La méthode Tholot avait porté ses fruits. L’entraîneur avait réveillé le talent de buteur qui sommeillait en Moussa Konaté et qui avait émerveillé le monde du football aux Jeux Olympiques de Londres 2012. «Quand je suis arrivé, il n’avait pas mis un but, mais il en a marqué beaucoup quand il a retrouvé la confiance. On a beaucoup travaillé. Il avait tendance à disparaître : quand il marquait, on ne le voyait plus pendant le match. On a travaillé là-dessus et après, il était capable de mettre des buts. Il a fait une très bonne saison. Il sent bien les opportunités. Le problème qu’il a, c’est dos au but. Ce n’est pas sa qualité.» Cette faille décelée dans le jeu de Moussa Konaté par l’entraîneur français avait contraint Aliou Cissé à faire de son chouchou un nouveau titulaire du banc pour faire de la place à Mbaye Niang sur le front de l’attaque en Equipe nationale du Sénégal. Ce choix fort avait relégué le natif de Mbour à la troisième place dans la hiérarchie des attaquants, malgré sa brillante première saison en France, qui lui avait valu les éloges de son entraîneur, Christophe Pélissier.

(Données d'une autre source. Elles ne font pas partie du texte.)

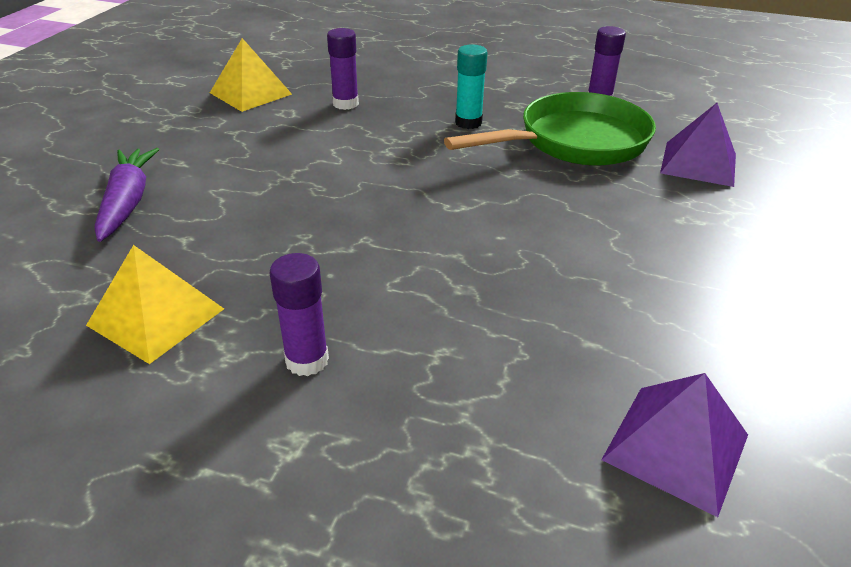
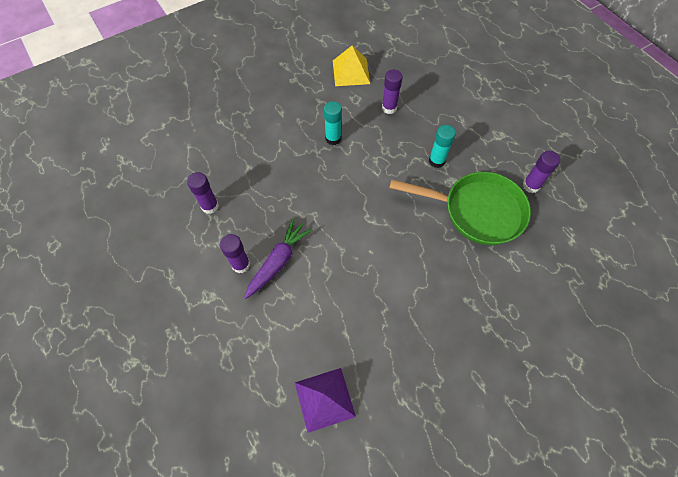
camera: 40 degrees right, 25 degrees up
yellow pyramid [86,245,224,364] -> purple glue stick [187,172,219,214]
purple carrot [95,148,159,242] -> purple carrot moved to [244,218,312,299]
purple pyramid [660,103,736,187] -> none
none -> turquoise glue stick [324,101,342,145]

Christophe Pélissier faisait, cependant, remarquer qu’«il doit progresser dans ses déplacements vers le but. C’est dû à ses qualités naturelles, il manque un peu de vitesse pour jouer sur les transitions. Mais c’est quelqu’un qui est intéressant quand l’équipe adverse joue sur un bloc bas. Il a beaucoup de puissance. Il est capable de jouer en pointe, mais aussi dans un système à deux attaquants, avec quelqu’un qui lui tourne autour et qui prend la profondeur. Il peut être très bon. Moussa a son propre style : puissant, dos au jeu, de la qualité dans les déplacements, notamment sur les centres. Mais aussi une bonne frappe de balle.» Ces qualités, l’attaquant international sénégalais tarde encore à les mettre en exergue. «C’est dommage, parce que sa marge de progression est importante, déplorait Lamine Sano dans nos colonnes, l’année dernière. Il a tout pour être un bon joueur. Sur le plan physique, il n’est pas démuni et techniquement, il n’est pas mal. S’il est toujours sérieux dans ce qu’il fait et avec la bonne hygiène de vie qu’il avait quand il était avec nous, il ne doit pas se retrouver dans cette mauvaise passe. Espérons qu’il va s’en sortir et redevenir le Moussa Konaté qu’il était, parce qu’il a les qualités pour aller loin.» Avec l’Espérance de Tunis, Moussa Konaté espère sortir des pénombres et retrouver la lumière.